The enigma of the Black Nazarene
What about the life-size image of the Nazarene brought by Spanish missionaries from Mexico on a galleon in 1606; black, because charred in a ship fire but “miraculously” spared? What about the annual commemoration of its transfer to Quiapo Church in 1767, this “traslacion,” this tsunami-like wave hugging the land, carrying hordes stuck to each other like one heaving chain?
The numbers amaze. Five million in a snap. On a demographic note, where do they come from and who are they? That’s almost half of Metro Manila’s population compressed on a 6.1-kilometer stretch. (Picture salivating politicians; “How can I get their vote?” Do not underestimate; one has given away panties, according to an Inquirer report). Easily, half look like zealous, barefoot denizens of the CDE sector.
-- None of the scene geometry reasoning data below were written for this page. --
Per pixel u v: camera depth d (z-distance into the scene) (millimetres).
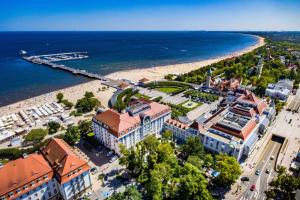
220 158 112000
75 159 99188
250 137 132500
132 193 92750
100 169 121625
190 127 141875
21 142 151250
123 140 130250
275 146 142875
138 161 112312
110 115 136000
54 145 106250
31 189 90250
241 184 110812
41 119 188000
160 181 97500
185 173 99812
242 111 151500
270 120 166500
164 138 146625
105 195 104500
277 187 102875
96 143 142625
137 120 137500
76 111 199750
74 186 99875
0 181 85125
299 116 182750
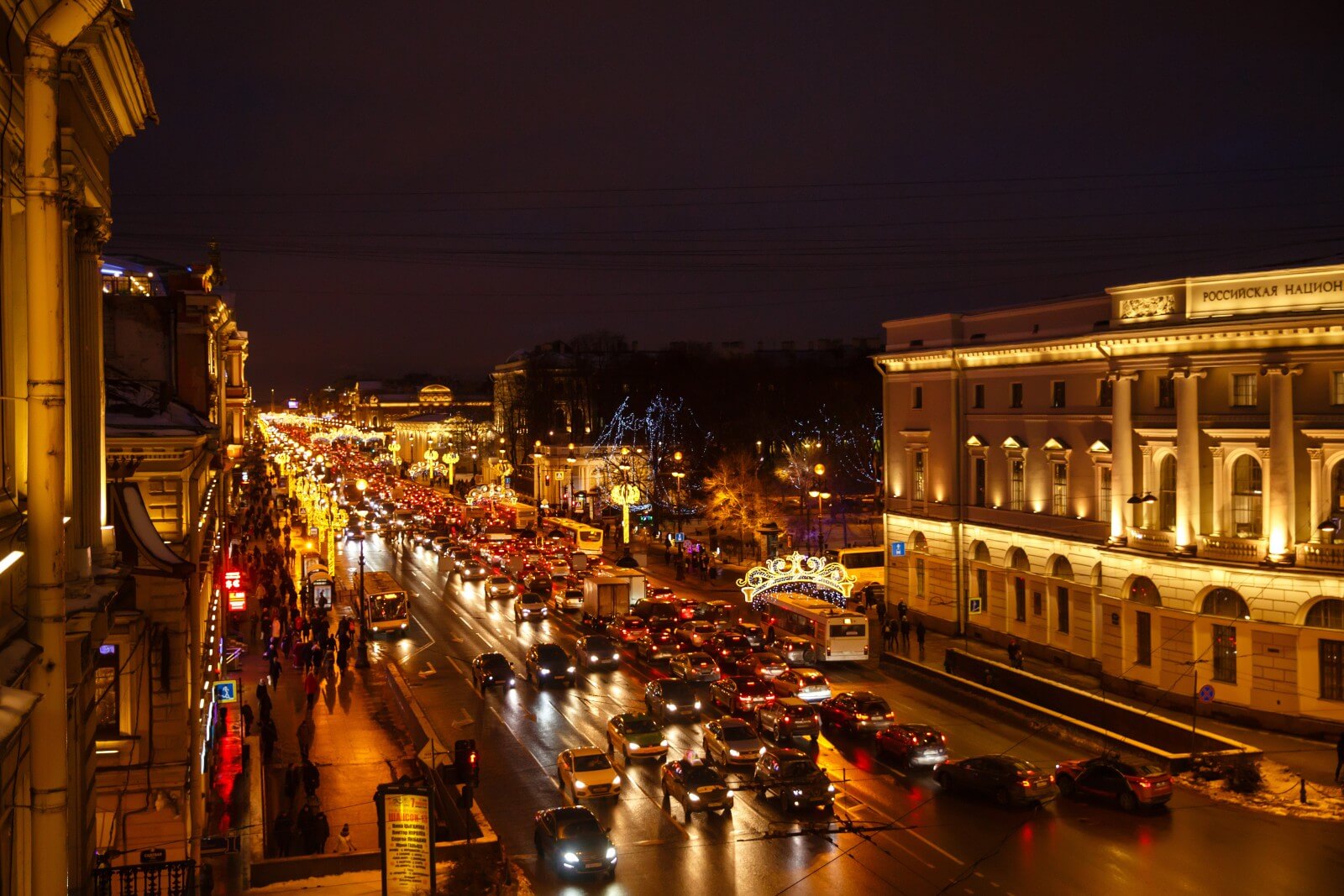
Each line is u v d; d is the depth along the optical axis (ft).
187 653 85.66
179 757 84.33
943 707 142.72
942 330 191.83
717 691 147.02
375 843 95.30
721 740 115.65
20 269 39.63
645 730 120.57
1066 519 163.43
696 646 175.01
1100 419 156.46
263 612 189.98
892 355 203.10
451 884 77.20
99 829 75.92
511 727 133.39
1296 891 80.48
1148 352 145.59
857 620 169.07
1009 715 135.64
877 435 366.02
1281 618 128.06
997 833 94.43
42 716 35.83
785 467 357.61
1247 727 130.41
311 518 307.99
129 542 83.46
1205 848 90.02
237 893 79.82
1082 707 130.52
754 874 85.61
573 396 472.03
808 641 172.35
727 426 381.81
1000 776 102.06
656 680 142.72
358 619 202.08
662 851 91.35
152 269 180.75
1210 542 136.05
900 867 86.48
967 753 120.47
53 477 35.94
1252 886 81.51
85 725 50.31
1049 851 89.66
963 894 80.48
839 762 119.24
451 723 135.44
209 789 104.99
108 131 50.85
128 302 111.96
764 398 411.75
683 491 364.58
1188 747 115.14
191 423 89.66
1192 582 137.39
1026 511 173.88
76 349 47.24
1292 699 127.24
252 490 394.32
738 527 298.35
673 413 404.77
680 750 124.88
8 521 35.12
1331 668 124.98
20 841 35.47
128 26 44.52
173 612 84.94
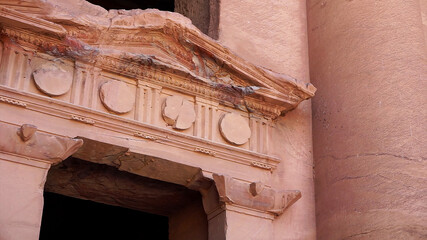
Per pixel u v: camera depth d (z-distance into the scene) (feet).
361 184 27.30
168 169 26.27
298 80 28.27
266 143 28.14
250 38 30.27
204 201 27.14
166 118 26.21
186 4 31.83
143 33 26.02
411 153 27.32
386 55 29.04
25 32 24.18
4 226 22.08
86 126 24.68
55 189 27.96
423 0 33.65
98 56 25.35
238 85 27.63
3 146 22.80
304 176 28.94
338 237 27.25
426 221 26.17
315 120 30.01
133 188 28.22
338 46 30.22
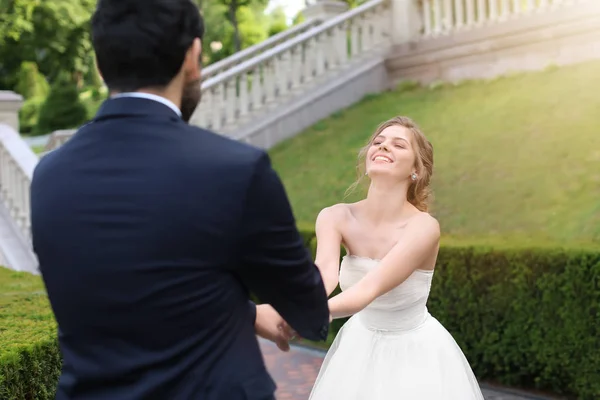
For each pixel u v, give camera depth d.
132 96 1.35
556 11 9.32
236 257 1.27
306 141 10.48
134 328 1.23
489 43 10.13
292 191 8.80
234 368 1.27
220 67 11.81
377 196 2.25
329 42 11.64
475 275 4.87
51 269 1.29
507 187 7.02
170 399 1.23
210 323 1.26
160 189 1.25
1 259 7.95
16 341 2.79
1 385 2.46
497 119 8.55
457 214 6.88
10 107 8.95
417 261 2.08
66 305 1.28
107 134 1.33
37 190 1.35
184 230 1.23
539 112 8.28
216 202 1.24
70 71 35.12
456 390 2.26
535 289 4.53
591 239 5.52
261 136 10.73
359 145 9.65
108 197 1.26
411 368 2.25
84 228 1.26
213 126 10.52
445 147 8.36
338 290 6.09
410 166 2.22
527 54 9.74
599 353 4.18
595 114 7.70
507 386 4.78
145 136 1.31
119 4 1.33
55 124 27.20
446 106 9.70
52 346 2.89
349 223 2.31
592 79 8.52
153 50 1.32
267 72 11.02
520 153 7.57
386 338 2.31
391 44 12.12
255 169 1.27
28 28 29.48
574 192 6.48
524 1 11.58
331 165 9.27
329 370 2.40
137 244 1.23
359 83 11.70
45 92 33.88
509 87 9.47
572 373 4.34
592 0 8.91
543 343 4.49
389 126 2.29
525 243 4.81
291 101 11.12
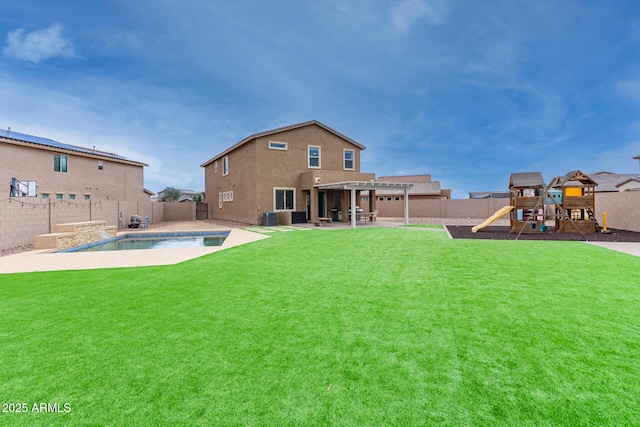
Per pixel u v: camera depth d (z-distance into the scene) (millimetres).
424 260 7008
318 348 2861
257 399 2150
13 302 4309
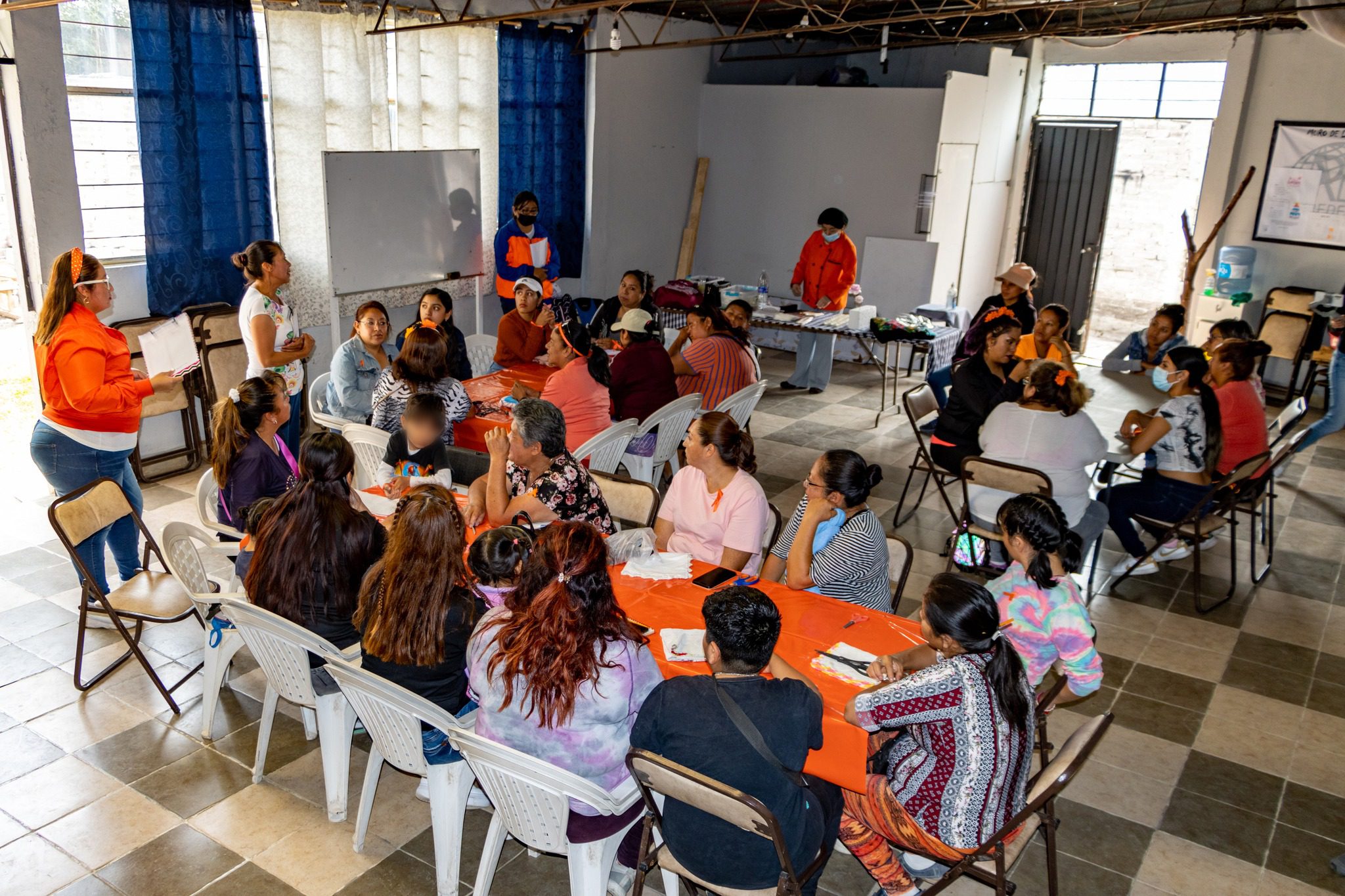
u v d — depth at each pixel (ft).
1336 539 19.15
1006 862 8.04
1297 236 28.76
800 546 10.34
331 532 9.61
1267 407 28.07
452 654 8.84
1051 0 21.03
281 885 9.45
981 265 34.09
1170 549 18.06
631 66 30.94
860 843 8.70
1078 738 8.12
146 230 18.94
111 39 18.62
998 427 14.70
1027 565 9.59
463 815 9.17
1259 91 28.84
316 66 21.36
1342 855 10.11
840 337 29.78
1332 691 13.73
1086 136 32.89
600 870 8.24
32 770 11.01
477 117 26.27
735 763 6.97
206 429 20.74
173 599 12.08
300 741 11.70
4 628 13.98
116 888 9.34
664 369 17.90
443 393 14.99
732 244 35.17
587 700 7.63
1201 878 10.01
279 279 16.44
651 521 12.63
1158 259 34.76
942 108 29.43
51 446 13.33
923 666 8.79
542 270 25.36
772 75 35.88
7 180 17.48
How many are poor, underemployed, undereducated? What does that say of the state of the nation, and of the Church as well?
The question that many people ask about this phenomenon is whether it is a demonstration of “faith or fanaticism.” Cardinal Luis Antonio Tagle, archbishop of Manila, is keenly aware of the dichotomy. That’s perhaps why he goes straight to the crux of the question and clarifies whether one is a “devotee or fanatic,” expectedly veering toward faith.
Faith (emphasis mine) as distinguished from Faith as a religion, is a quieter Presence, a stronger Power. It alights for moments or abides forever in one’s deep center. Unique and personal, one’s faith is like no other’s, not even of those who profess the same religion. It is what remains in the face of the inscrutable human condition, the inexplicables and the unanswerables before which Einstein must say “I can’t explain it.” Only Faith, blind and total, remains standing when all else fails, the mark a person lives by.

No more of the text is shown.